Alkebulan is the first African dining hall in the world, and its grand opening in Dubai has already expanded the narrative and landscape for African food.
The fine-dining African food hall is the first of its kind to celebrate and platform the boundless variety of African cuisine. Alkebulan invites visitors to discover the beauty of African food while offering opportunities to engage with live music, art and various events.
It features no less than 11 African restaurant sections, each carefully hand-picked by acclaimed chef Alexander Smalls.
Alexander Smalls, an Award-winning and hugely iconic chef in the global culinary scene, opened the food hall in Dubai last fall after the Expo Dubai 2020 was delayed due to COVID-19. It is said that in early 2020, Smalls sought out a location in Harlem to open what he intended to call the Harlem Food Hall.
Following a series of COVID-19 related delays, this visions was put on hold. In its place, a world-first food hall concept was born, championing African dishes in the Middle East.
Alkebulan (pronounced al-kee-boulan) is named after the oldest name for Africa and translates to ‘Mother of Mankind’ or ‘Garden of Eden’, a fitting reference to the abundance and richness that the food hall provides.

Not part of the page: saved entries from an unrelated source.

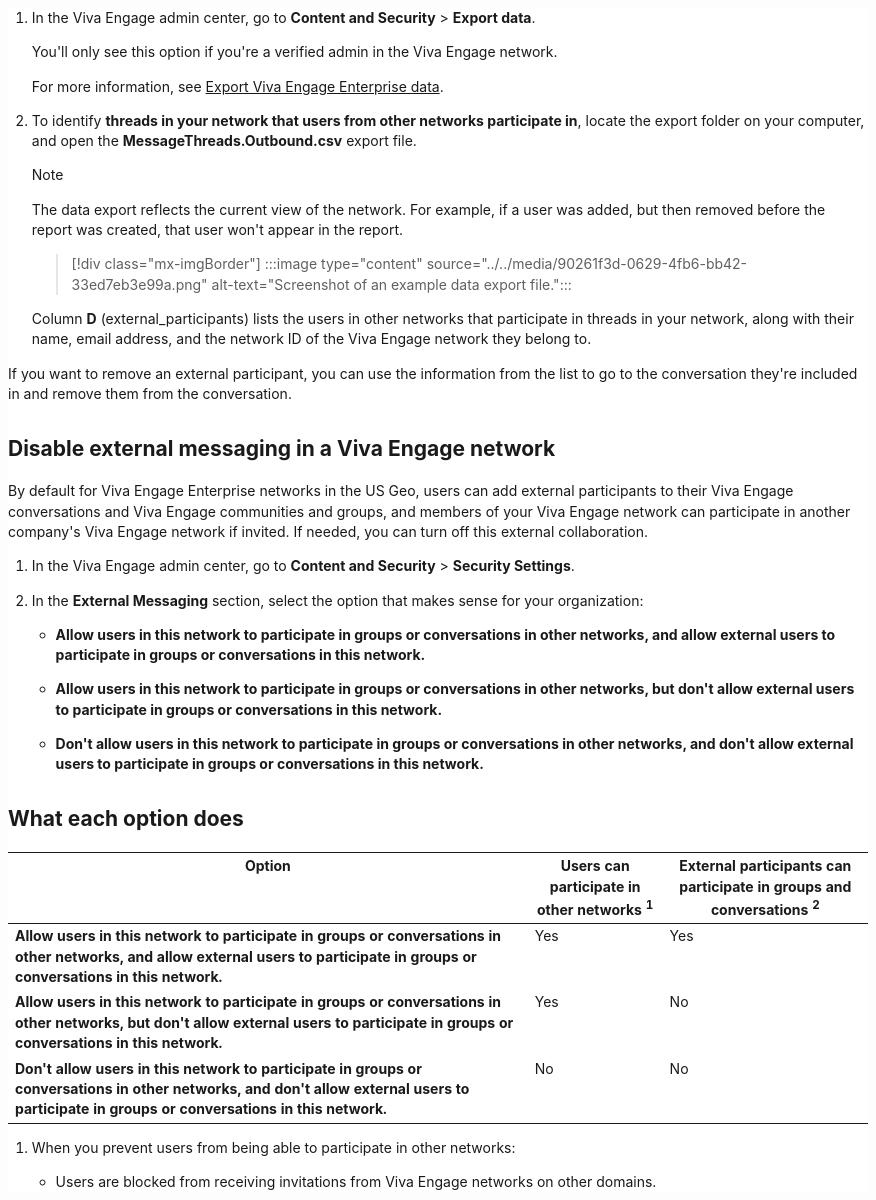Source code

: 1. In the Viva Engage admin center, go to **Content and Security** \> **Export data**.

    You'll only see this option if you're a verified admin in the Viva Engage network.

    For more information, see [Export Viva Engage Enterprise data](../eac-as-manage-data.md).

2. To identify **threads in your network that users from other networks participate in**, locate the export folder on your computer, and open the **MessageThreads.Outbound.csv** export file.

    >[!NOTE]
    >The data export reflects the current view of the network. For example, if a user was added, but then removed before the report was created, that user won't appear in the report.
  
    > [!div class="mx-imgBorder"]
    > :::image type="content" source="../../media/90261f3d-0629-4fb6-bb42-33ed7eb3e99a.png" alt-text="Screenshot of an example data export file.":::
  
    Column **D** (external_participants) lists the users in other networks that participate in threads in your network, along with their name, email address, and the network ID of the Viva Engage network they belong to.

If you want to remove an external participant, you can use the information from the list to go to the conversation they're included in and remove them from the conversation. 

## Disable external messaging in a Viva Engage network

By default for Viva Engage Enterprise networks in the US Geo, users can add external participants to their Viva Engage conversations and Viva Engage communities and groups, and members of your Viva Engage network can participate in another company's Viva Engage network if invited. If needed, you can turn off this external collaboration.

1. In the Viva Engage admin center, go to **Content and Security** \> **Security Settings**.
    
2. In the **External Messaging** section, select the option that makes sense for your organization: 

     -  **Allow users in this network to participate in groups or conversations in other networks, and allow external users to participate in groups or conversations in this network.**    
   
     - **Allow users in this network to participate in groups or conversations in other networks, but don't allow external users to participate in groups or conversations in this network.**     
   
     - **Don't allow users in this network to participate in groups or conversations in other networks, and don't allow external users to participate in groups or conversations in this network.**

 ## What each option does

| Option | Users can participate in other networks <sup>1</sup> | External participants can participate in groups and conversations <sup>2</sup> |
|--------|-------------------------------|----------------|
|**Allow users in this network to participate in groups or conversations in other networks, and allow external users to participate in groups or conversations in this network.**| Yes | Yes|
|**Allow users in this network to participate in groups or conversations in other networks, but don't allow external users to participate in groups or conversations in this network.** | Yes | No|
|**Don't allow users in this network to participate in groups or conversations in other networks, and don't allow external users to participate in groups or conversations in this network.**| No | No|

1. When you prevent users from being able to participate in other networks:

    - Users are blocked from receiving invitations from Viva Engage networks on other domains.
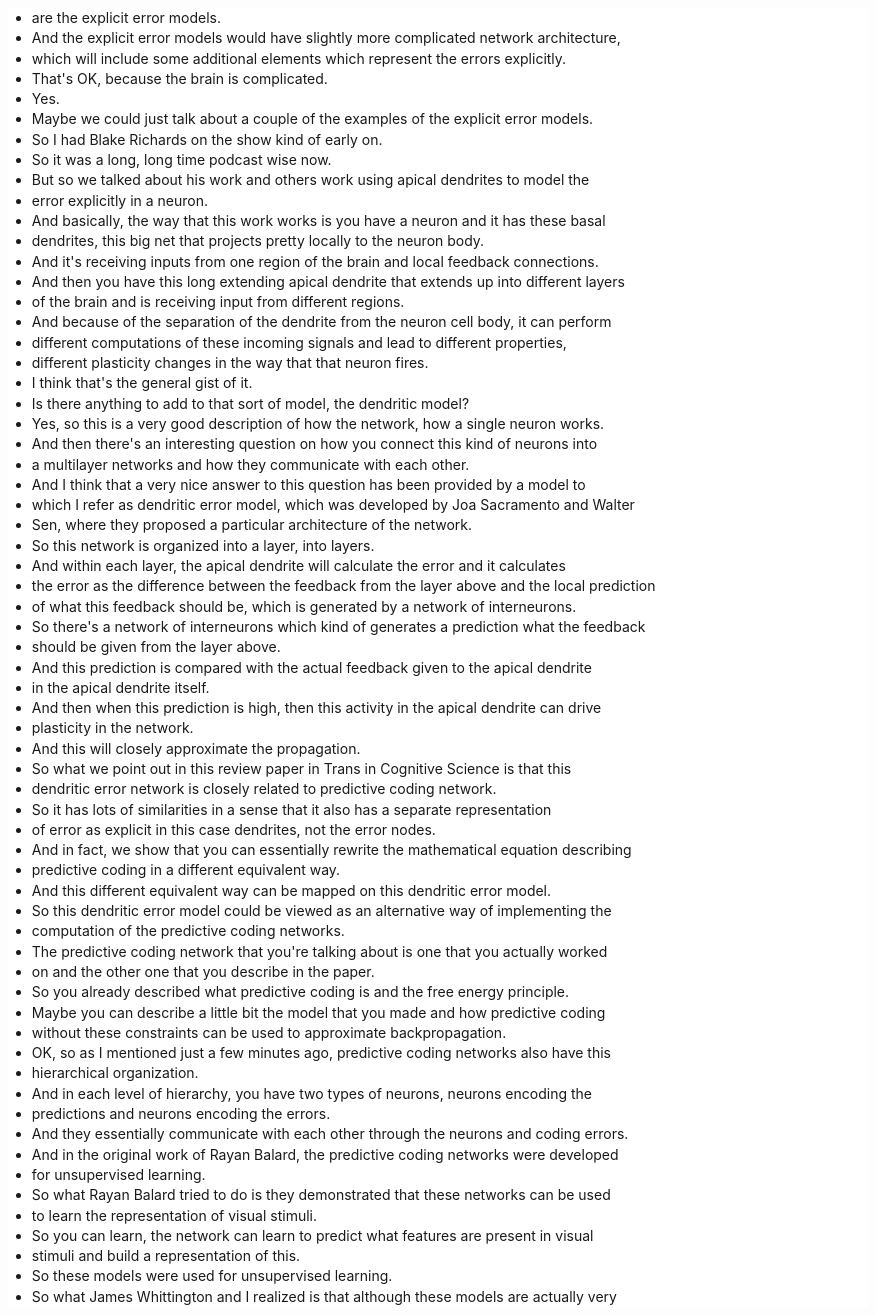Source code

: *  are the explicit error models.
*  And the explicit error models would have slightly more complicated network architecture,
*  which will include some additional elements which represent the errors explicitly.
*  That's OK, because the brain is complicated.
*  Yes.
*  Maybe we could just talk about a couple of the examples of the explicit error models.
*  So I had Blake Richards on the show kind of early on.
*  So it was a long, long time podcast wise now.
*  But so we talked about his work and others work using apical dendrites to model the
*  error explicitly in a neuron.
*  And basically, the way that this work works is you have a neuron and it has these basal
*  dendrites, this big net that projects pretty locally to the neuron body.
*  And it's receiving inputs from one region of the brain and local feedback connections.
*  And then you have this long extending apical dendrite that extends up into different layers
*  of the brain and is receiving input from different regions.
*  And because of the separation of the dendrite from the neuron cell body, it can perform
*  different computations of these incoming signals and lead to different properties,
*  different plasticity changes in the way that that neuron fires.
*  I think that's the general gist of it.
*  Is there anything to add to that sort of model, the dendritic model?
*  Yes, so this is a very good description of how the network, how a single neuron works.
*  And then there's an interesting question on how you connect this kind of neurons into
*  a multilayer networks and how they communicate with each other.
*  And I think that a very nice answer to this question has been provided by a model to
*  which I refer as dendritic error model, which was developed by Joa Sacramento and Walter
*  Sen, where they proposed a particular architecture of the network.
*  So this network is organized into a layer, into layers.
*  And within each layer, the apical dendrite will calculate the error and it calculates
*  the error as the difference between the feedback from the layer above and the local prediction
*  of what this feedback should be, which is generated by a network of interneurons.
*  So there's a network of interneurons which kind of generates a prediction what the feedback
*  should be given from the layer above.
*  And this prediction is compared with the actual feedback given to the apical dendrite
*  in the apical dendrite itself.
*  And then when this prediction is high, then this activity in the apical dendrite can drive
*  plasticity in the network.
*  And this will closely approximate the propagation.
*  So what we point out in this review paper in Trans in Cognitive Science is that this
*  dendritic error network is closely related to predictive coding network.
*  So it has lots of similarities in a sense that it also has a separate representation
*  of error as explicit in this case dendrites, not the error nodes.
*  And in fact, we show that you can essentially rewrite the mathematical equation describing
*  predictive coding in a different equivalent way.
*  And this different equivalent way can be mapped on this dendritic error model.
*  So this dendritic error model could be viewed as an alternative way of implementing the
*  computation of the predictive coding networks.
*  The predictive coding network that you're talking about is one that you actually worked
*  on and the other one that you describe in the paper.
*  So you already described what predictive coding is and the free energy principle.
*  Maybe you can describe a little bit the model that you made and how predictive coding
*  without these constraints can be used to approximate backpropagation.
*  OK, so as I mentioned just a few minutes ago, predictive coding networks also have this
*  hierarchical organization.
*  And in each level of hierarchy, you have two types of neurons, neurons encoding the
*  predictions and neurons encoding the errors.
*  And they essentially communicate with each other through the neurons and coding errors.
*  And in the original work of Rayan Balard, the predictive coding networks were developed
*  for unsupervised learning.
*  So what Rayan Balard tried to do is they demonstrated that these networks can be used
*  to learn the representation of visual stimuli.
*  So you can learn, the network can learn to predict what features are present in visual
*  stimuli and build a representation of this.
*  So these models were used for unsupervised learning.
*  So what James Whittington and I realized is that although these models are actually very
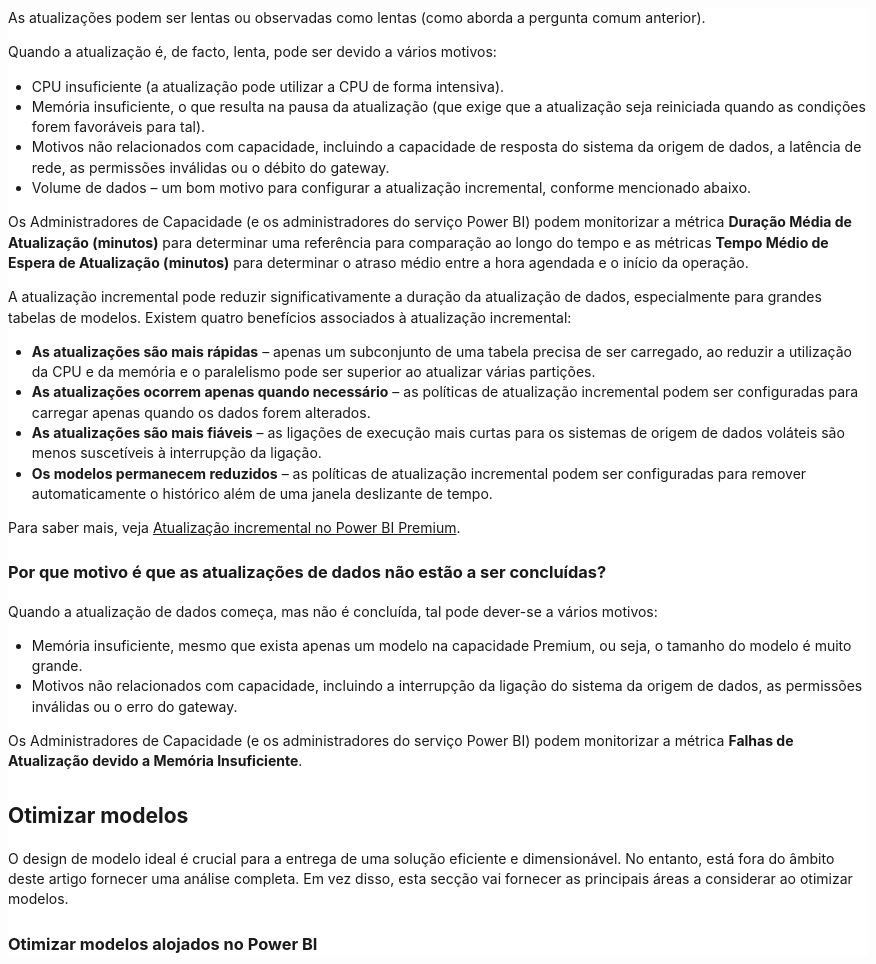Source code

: As atualizações podem ser lentas ou observadas como lentas (como aborda a pergunta comum anterior).

Quando a atualização é, de facto, lenta, pode ser devido a vários motivos:

- CPU insuficiente (a atualização pode utilizar a CPU de forma intensiva).
- Memória insuficiente, o que resulta na pausa da atualização (que exige que a atualização seja reiniciada quando as condições forem favoráveis para tal).
- Motivos não relacionados com capacidade, incluindo a capacidade de resposta do sistema da origem de dados, a latência de rede, as permissões inválidas ou o débito do gateway.
- Volume de dados – um bom motivo para configurar a atualização incremental, conforme mencionado abaixo.

Os Administradores de Capacidade (e os administradores do serviço Power BI) podem monitorizar a métrica **Duração Média de Atualização (minutos)** para determinar uma referência para comparação ao longo do tempo e as métricas **Tempo Médio de Espera de Atualização (minutos)** para determinar o atraso médio entre a hora agendada e o início da operação.

A atualização incremental pode reduzir significativamente a duração da atualização de dados, especialmente para grandes tabelas de modelos. Existem quatro benefícios associados à atualização incremental:

- **As atualizações são mais rápidas** – apenas um subconjunto de uma tabela precisa de ser carregado, ao reduzir a utilização da CPU e da memória e o paralelismo pode ser superior ao atualizar várias partições.
- **As atualizações ocorrem apenas quando necessário** – as políticas de atualização incremental podem ser configuradas para carregar apenas quando os dados forem alterados.
- **As atualizações são mais fiáveis** – as ligações de execução mais curtas para os sistemas de origem de dados voláteis são menos suscetíveis à interrupção da ligação.
- **Os modelos permanecem reduzidos** – as políticas de atualização incremental podem ser configuradas para remover automaticamente o histórico além de uma janela deslizante de tempo.

Para saber mais, veja [Atualização incremental no Power BI Premium](service-premium-incremental-refresh.md).

### <a name="why-are-data-refreshes-not-completing"></a>Por que motivo é que as atualizações de dados não estão a ser concluídas?

Quando a atualização de dados começa, mas não é concluída, tal pode dever-se a vários motivos:

- Memória insuficiente, mesmo que exista apenas um modelo na capacidade Premium, ou seja, o tamanho do modelo é muito grande.
- Motivos não relacionados com capacidade, incluindo a interrupção da ligação do sistema da origem de dados, as permissões inválidas ou o erro do gateway.

Os Administradores de Capacidade (e os administradores do serviço Power BI) podem monitorizar a métrica **Falhas de Atualização devido a Memória Insuficiente**.

## <a name="optimizing-models"></a>Otimizar modelos

O design de modelo ideal é crucial para a entrega de uma solução eficiente e dimensionável. No entanto, está fora do âmbito deste artigo fornecer uma análise completa. Em vez disso, esta secção vai fornecer as principais áreas a considerar ao otimizar modelos.

### <a name="optimizing-power-bi-hosted-models"></a>Otimizar modelos alojados no Power BI
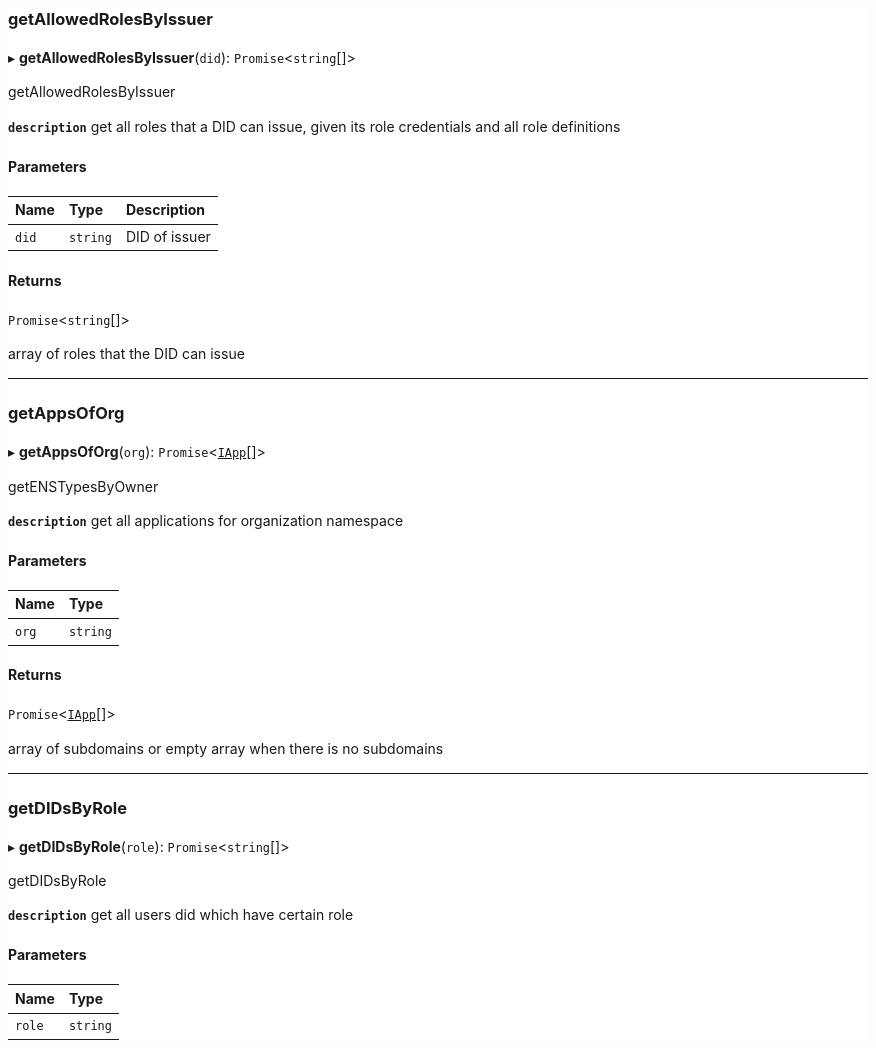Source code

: ### getAllowedRolesByIssuer

▸ **getAllowedRolesByIssuer**(`did`): `Promise`<`string`[]\>

getAllowedRolesByIssuer

**`description`** get all roles that a DID can issue, given its role credentials and all role definitions

#### Parameters

| Name | Type | Description |
| :------ | :------ | :------ |
| `did` | `string` | DID of issuer |

#### Returns

`Promise`<`string`[]\>

array of roles that the DID can issue

___

### getAppsOfOrg

▸ **getAppsOfOrg**(`org`): `Promise`<[`IApp`](../interfaces/modules_domains_domains_types.IApp.md)[]\>

getENSTypesByOwner

**`description`** get all applications for organization namespace

#### Parameters

| Name | Type |
| :------ | :------ |
| `org` | `string` |

#### Returns

`Promise`<[`IApp`](../interfaces/modules_domains_domains_types.IApp.md)[]\>

array of subdomains or empty array when there is no subdomains

___

### getDIDsByRole

▸ **getDIDsByRole**(`role`): `Promise`<`string`[]\>

getDIDsByRole

**`description`** get all users did which have certain role

#### Parameters

| Name | Type |
| :------ | :------ |
| `role` | `string` |
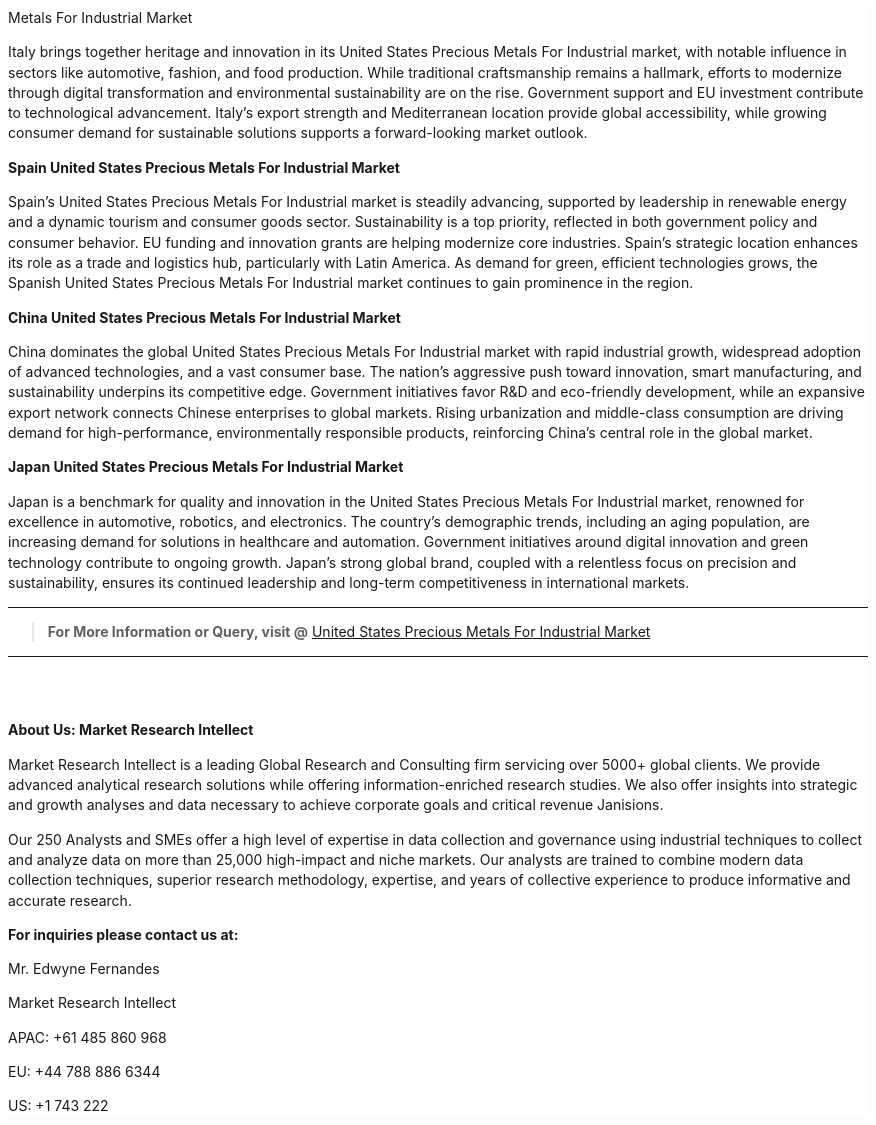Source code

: Metals For Industrial Market</strong></p><p class="" data-start="3840" data-end="4422">Italy brings together heritage and innovation in its United States Precious Metals For Industrial market, with notable influence in sectors like automotive, fashion, and food production. While traditional craftsmanship remains a hallmark, efforts to modernize through digital transformation and environmental sustainability are on the rise. Government support and EU investment contribute to technological advancement. Italy&rsquo;s export strength and Mediterranean location provide global accessibility, while growing consumer demand for sustainable solutions supports a forward-looking market outlook.</p><p class="" data-start="4424" data-end="4975"><strong data-start="4424" data-end="4445">Spain United States Precious Metals For Industrial Market</strong></p><p class="" data-start="4424" data-end="4975">Spain&rsquo;s United States Precious Metals For Industrial market is steadily advancing, supported by leadership in renewable energy and a dynamic tourism and consumer goods sector. Sustainability is a top priority, reflected in both government policy and consumer behavior. EU funding and innovation grants are helping modernize core industries. Spain&rsquo;s strategic location enhances its role as a trade and logistics hub, particularly with Latin America. As demand for green, efficient technologies grows, the Spanish United States Precious Metals For Industrial market continues to gain prominence in the region.</p><p class="" data-start="4977" data-end="5589"><strong data-start="4977" data-end="4998">China United States Precious Metals For Industrial Market</strong></p><p class="" data-start="4977" data-end="5589">China dominates the global United States Precious Metals For Industrial market with rapid industrial growth, widespread adoption of advanced technologies, and a vast consumer base. The nation&rsquo;s aggressive push toward innovation, smart manufacturing, and sustainability underpins its competitive edge. Government initiatives favor R&amp;D and eco-friendly development, while an expansive export network connects Chinese enterprises to global markets. Rising urbanization and middle-class consumption are driving demand for high-performance, environmentally responsible products, reinforcing China&rsquo;s central role in the global market.</p><p class="" data-start="5591" data-end="6162"><strong data-start="5591" data-end="5612">Japan United States Precious Metals For Industrial Market</strong></p><p class="" data-start="5591" data-end="6162">Japan is a benchmark for quality and innovation in the United States Precious Metals For Industrial market, renowned for excellence in automotive, robotics, and electronics. The country&rsquo;s demographic trends, including an aging population, are increasing demand for solutions in healthcare and automation. Government initiatives around digital innovation and green technology contribute to ongoing growth. Japan&rsquo;s strong global brand, coupled with a relentless focus on precision and sustainability, ensures its continued leadership and long-term competitiveness in international markets.</p><hr /><blockquote><p><span class="font-[700]"><strong>For More Information or Query, visit&nbsp;@</strong>&nbsp;</span><span class="font-[700]"><a href="https://www.marketresearchintellect.com/product/precious-metals-for-industrial-market-size-and-forecast/?utm_source=Linkedin&utm_medium=019" target="_blank" data-tracking-control-name="article-ssr-frontend-pulse_little-text-block" data-tracking-will-navigate="" data-test-link="">United States Precious Metals For Industrial Market</a></span></p></blockquote><hr /><h3>&nbsp;</h3><p><strong><span class="font-[700]">About Us: Market Research Intellect</span></strong></p><p><span class="">Market Research Intellect is a leading Global Research and Consulting firm servicing over 5000+ global clients. We provide advanced analytical research solutions while offering information-enriched research studies.&nbsp;</span>We also offer insights into strategic and growth analyses and data necessary to achieve corporate goals and critical revenue Janisions.</p><p><span class="">Our 250 Analysts and SMEs offer a high level of expertise in data collection and governance using industrial techniques to collect and analyze data on more than 25,000 high-impact and niche markets. Our analysts are trained to combine modern data collection techniques, superior research methodology, expertise, and years of collective experience to produce informative and accurate research.</span></p><p><strong>For inquiries please contact us at:</strong></p><p>Mr. Edwyne Fernandes</p><p>Market Research Intellect</p><p>APAC: +61 485 860 968</p><p>EU: +44 788 886 6344</p><p>US: +1 743 222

Inside the highly anticipated dining hall, you’ll find 11 African restaurant concepts including choices between South African barbecue, East African seafood, Senegalese baked goods and Kenyan goat dishes.
“I also incorporated African street foods and, under that umbrella, you have South African bunny chow, West African bread cakes, and all kinds of wonderful things from Nigeria and Morocco,” added Smalls in an interview while elaborating on the impressive depth that Alkebulan plentifully offers.
The food hall, a welcomed addition to Dubai’s already flourishing luxury reputation, sets out to be a well curated example of the culinary variety that the continent has to offer. As a vision that Smalls had been developing for well over a decade, Alkebulan is a perfect addition to the successful chef’s wider goals. While in conversation with Food & Wine, Smalls shares that “I’ve had five restaurants, starting with The Cecil in Harlem, all of which have been about the food of the African diaspora. About six or seven years ago, I set out to create a destination that would tell the story of African food on five continents [and tell] how through slavery, Africans changed the global culinary conversation.”
This commitment to storytelling through food is what reserves the award-winning cookbook author as a key voice in the global conversation about the African-diaspora and its culinary contributions.
While the world is already deeply impressed with the history-making opening of Alkebulan, Smalls shares that he has plans to deepen his contribution in the African culinary scene. Smalls, full of justified optimism for the future of African food and his ability to showcase it, reveals that “[T]his is only the beginning. As a disciple of the beauty and brilliance of African food, I’m taking it all over the world.”
The exciting project is just getting started and will result in versions of Alkebulan food hall openings in Harlem, London and in at least eight other cities.